According to scholars, there are two points of view regarding the problem of legal smuggling, namely based on the objective and based on the subjective. For those who view this from an objective point of view, it is required that the action concerned, which is in accordance with a letter rather than a law, is contrary to its soul and purpose. According to this standpoint, it is not important what the intent of the person concerned is. He can also assume in good faith that what he is doing does not violate the relevant law. The subjective intention of the person concerned does not always need to be considered the determining factor. Isn't this true on the one hand that the person concerned intently intends to smuggle one law but on the other hand at the same time wants to conquer himself under another law? Those who can only feel that they are being disadvantaged are legislators.

On the other hand, the subjective stance places emphasis on the bad intentions concerned. Apart from requiring that the act concerned must be contrary to the spirit and meaning of the law, it is again required that this act must have the intention of deception based on the letter of the law to escape from the bonds of this law by committing the acts concerned.

The intention of the parties concerned is important in determining whether there has been legal smuggling or not. Only after it turns out that the intentions are not good can we determine whether the series of facts that constitute this material is legal smuggling or not. After we can ascertain the intention of the person concerned from the facts, we can see something clearly, then it will appear that what has been done right is a form of legal smuggling. Without a description, the facts given are not clear enough. We have not been able to determine with certainty whether what is faced is a legal smuggling incident or not.
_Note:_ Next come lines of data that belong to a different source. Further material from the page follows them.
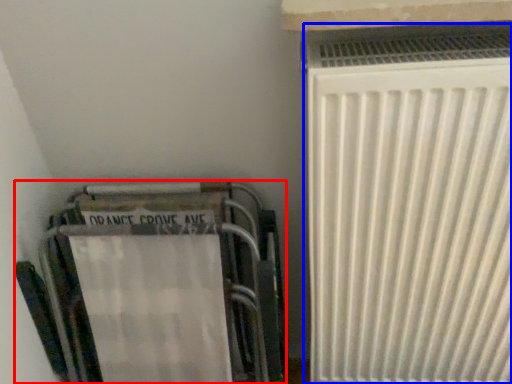
Question: Among these objects, which one is farthest to the camera, furniture (highlighted by a red box) or radiator (highlighted by a blue box)?

Choices:
 (A) furniture
 (B) radiator

Answer: (A)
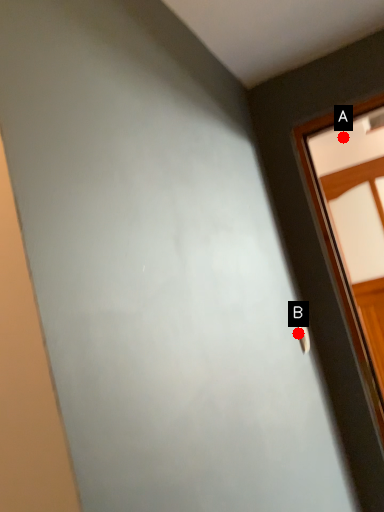
Question: Two points are circled on the image, labeled by A and B beside each circle. Which point is closer to the camera taking this photo?

Choices:
 (A) A is closer
 (B) B is closer

Answer: (B)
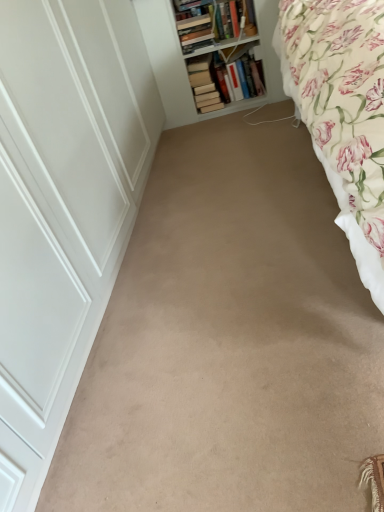
The width and height of the screenshot is (384, 512). Find the location of `free point above hardcover book at upper center, which appears as the first book when viewed from the right (from a real-world perspective)`. free point above hardcover book at upper center, which appears as the first book when viewed from the right (from a real-world perspective) is located at coordinates (240, 53).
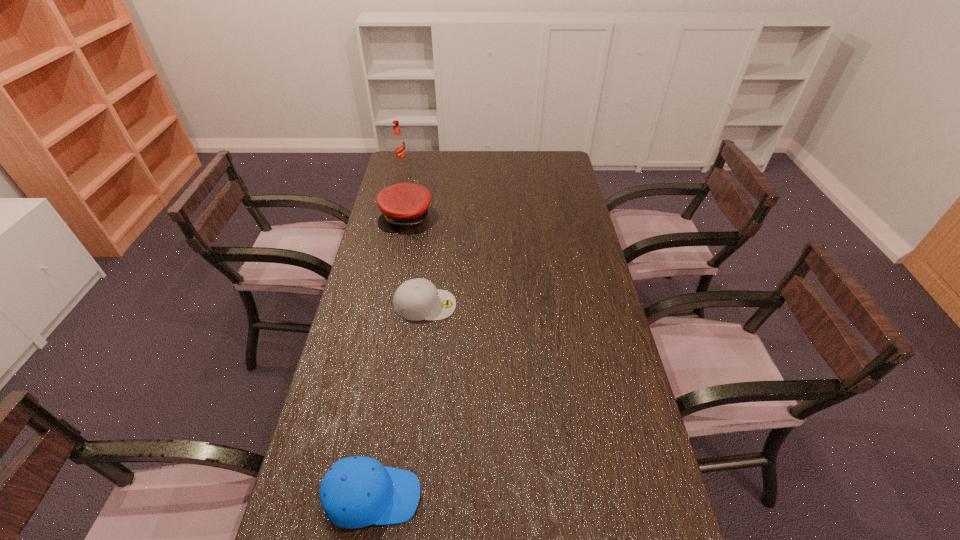
The image size is (960, 540). Identify the location of object that is at the far edge. (398, 143).

What are the coordinates of `root beer that is at the left edge` in the screenshot? It's located at (398, 143).

I want to click on object that is positioned at the far left corner, so 398,143.

The width and height of the screenshot is (960, 540). In the image, there is a desktop. Find the location of `free space at the far edge`. free space at the far edge is located at coordinates (444, 151).

The image size is (960, 540). In the image, there is a desktop. In order to click on free space at the left edge in this screenshot , I will do `click(403, 238)`.

The width and height of the screenshot is (960, 540). I want to click on free space at the right edge, so click(597, 427).

The width and height of the screenshot is (960, 540). I want to click on free space at the far right corner of the desktop, so click(546, 152).

Identify the location of vacant space that's between the root beer and the nearest cap. (387, 330).

The height and width of the screenshot is (540, 960). In order to click on vacant space in between the farthest cap and the second nearest object in this screenshot , I will do `click(416, 261)`.

Locate an element on the screen. free space between the third nearest object and the third farthest object is located at coordinates (416, 261).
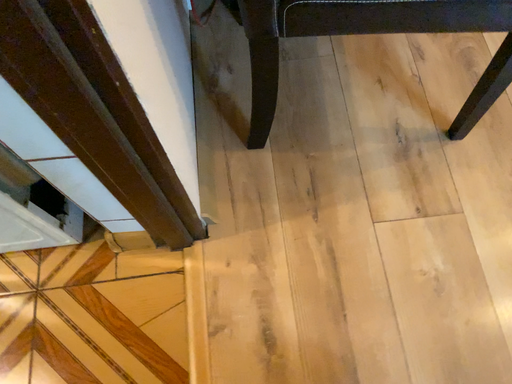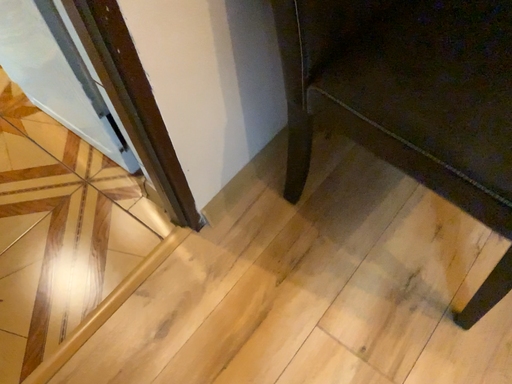
Question: How did the camera likely rotate when shooting the video?

Choices:
 (A) rotated upward
 (B) rotated downward

Answer: (A)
The motivation of the parties determines whether a legal action becomes a choice of law or becomes a legal smuggling. This motivation occurs because of the existence of a national legal arrangement which they think will hinder the achievement of certain goals they want. For example, we can look at the problem of interfaith marriage. The marriage law stipulates that a marriage is legal according to the religion and belief of the parties. The general interpretation of this provision is that the parties do not have a marriage outside the law of their religion and belief, and almost all religions require the same religious marriage.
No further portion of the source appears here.